Fragmento citado:
* * * * * * *
García Martínez -9 enero 1994
Estos días se escuchan ciertas músicas en los cornijales del paisaje. En los rincones donde se van acumulando, junto con las hojas secas, las cortezas de las mandarinas y otros desperdicios. También en los arcenes de las carreteras se sienten esas melodías que digo. Amanecen de una forma un tanto fantasmal. Con altibajos de volumen, como que vienen y se van, vienen y se van…
Todo esto ocurre porque los viajeros de la Navidad han arrojado por la ventanilla demasiadas casetes rotas. Las cintas brillando al sol: el largo rastro de no se sabe bien qué caracol. O sobre los salicornios de los márgenes del camino: leves guirnaldas de color marrón chocolate. Una suave brisa sobra para que esas cintas reproduzcan la música que llevan dentro. Cuando te pasas a orinar en mitad del camino, escuchas a la Pantoja, o al Escobar o, menos frecuentemente, a Mozart. Tú te piensas que alguien, un labrador, que cava o que riega, tiene puesto el transistor. Pero no. Lo que escuchamos es el resultado del vientecillo rozando la superficie plástica. Se trata de un fenómeno curioso. Y nuevo. Cada vez más, los montes, las veredas, las llanuras y los huertos tocarán estas músicas de entretenimiento.
Lo malo será cuando el viento arrecie. Eso que llevan dentro las cintas sonará con una fuerza brutas, insoportable. Todos los sones mezclados y nada inteligibles. Sospecho que ha de ser como un rugido humano.
* * * * * * *
Consigna: Reproduce del fragmento citado el pasaje que empieza en las palabras "Lo malo será" y termina tras "un rugido humano.", cambiando "rugido" por "bramido".
* * * * * * *
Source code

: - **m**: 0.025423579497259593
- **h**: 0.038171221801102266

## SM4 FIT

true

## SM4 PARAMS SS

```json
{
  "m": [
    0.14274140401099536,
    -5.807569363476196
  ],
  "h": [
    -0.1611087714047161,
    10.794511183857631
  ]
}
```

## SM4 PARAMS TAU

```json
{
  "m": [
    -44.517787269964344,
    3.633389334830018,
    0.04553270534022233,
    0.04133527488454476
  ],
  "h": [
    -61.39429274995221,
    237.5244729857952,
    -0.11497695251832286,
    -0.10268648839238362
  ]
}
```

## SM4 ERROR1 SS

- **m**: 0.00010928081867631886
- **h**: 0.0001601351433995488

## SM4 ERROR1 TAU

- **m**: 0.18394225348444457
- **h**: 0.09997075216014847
* * * * * * *
Respuesta:
Lo malo será cuando el viento arrecie. Eso que llevan dentro las cintas sonará con una fuerza brutas, insoportable. Todos los sones mezclados y nada inteligibles. Sospecho que ha de ser como un bramido humano.